Mega-disruptor Amazon has been quietly subverting the traditional merch supply chain with character and logo-emblazoned graphic tees.

Amazon’s on-demand t-shirt printing service is now in its third year of operation, serving a wide range of clients from video game manufacturers to Disney. Merch by Amazon offers designs across 21 colors and 15 sizes, the company told Reuters, and is courting brands of all kinds, from consumer products to musicians and influencers.

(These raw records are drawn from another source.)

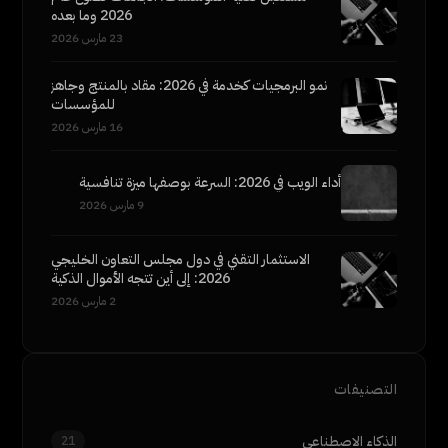
2026 وما بعده
23 مارس 2026
نمو البرمجيات كخدمة في 2026: مقاد بالمنتج وجاهز
للمؤسسات
16 مارس 2026
أداء الويب في 2026: السرعة بوصفها ميزة تنافسية
9 مارس 2026
الاستثمار التقني في دول مجلس التعاون الخليجي
2026: إلى أين تتجه الأموال الذكية
2 مارس 2026
التصنيفات
الذكاء الاصطناعي
21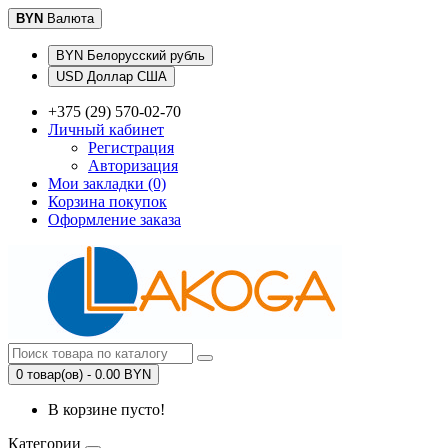
BYN
Валюта
BYN Белорусский рубль
USD Доллар США
+375 (29) 570-02-70
Личный кабинет
Регистрация
Авторизация
Мои закладки (0)
Корзина покупок
Оформление заказа
0 товар(ов) - 0.00 BYN
В корзине пусто!
Категории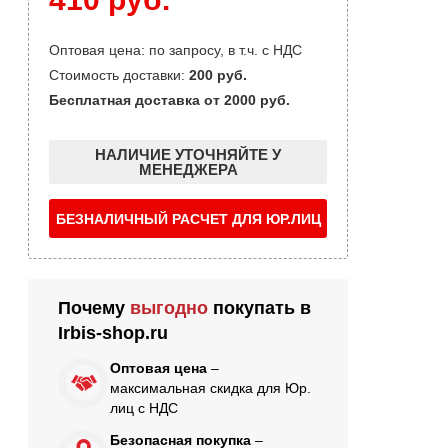
Оптовая цена: по запросу, в т.ч. с НДС
Стоимость доставки:
200 руб.
Бесплатная доставка от 2000 руб.
НАЛИЧИЕ УТОЧНЯЙТЕ У
МЕНЕДЖЕРА
БЕЗНАЛИЧНЫЙ РАСЧЕТ ДЛЯ ЮР.ЛИЦ
Почему
выгодно
покупать в
Irbis-shop.ru
Оптовая цена
–
максимальная скидка для Юр.
лиц с НДС
Безопасная покупка
–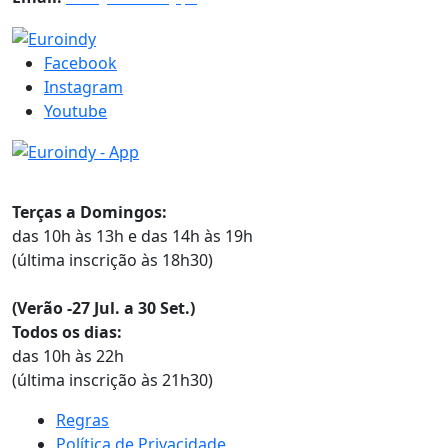
Facebook
Instagram
Youtube
Horários
Terças a Domingos:
das 10h às 13h e das 14h às 19h
(última inscrição às 18h30)
(Verão -27 Jul. a 30 Set.)
Todos os dias:
das 10h às 22h
(última inscrição às 21h30)
Regras
Política de Privacidade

What appeals most to customers large and small is the made-to-order model, which eliminates the need to hold inventory. A brand like Disney, for example, can create a design featuring a lesser-known or niche figure from its cadre of characters, and not commit to ordering a high volume of stock. Instead, designs are listed for sale on the site and created after they’re ordered.

By delaying the production of products until they’re vouched for by buyers, companies can avoid sitting on piles of unsold goods, which are costly to store. It also eliminates the need to discount unsold product, which can affect perceived brand value.

Merch by Amazon highlights yet another way in which the retailer is becoming a key player in the apparel arena. Over the past several years, the company has sought patents on computer-managed processes that integrate the printing, cutting, sewing and dispatch of products, Reuters reported.

Dr. Seuss Enterprises has increased sales by 40 percent since it opened its Merch by Amazon store 18 months ago, the group’s president, Susan Brandt, told Reuters. The group’s Cat in the Hat and Grinch t-shirts and hoodies are primarily designed in-house, but Amazon deals exclusively with sales and distribution.

Merch by Amazon’s printing facilities are operated out of Philadelphia and Dallas, serving the U.S. market. A facility in Poland serves the European market.

The program’s ability to print the products in local markets on a made-to-order basis mitigates dependence on factories in China, Vietmam and Indonesia, which would demand larger scale orders and offer lengthier production and shipping time frames, Reuters reported.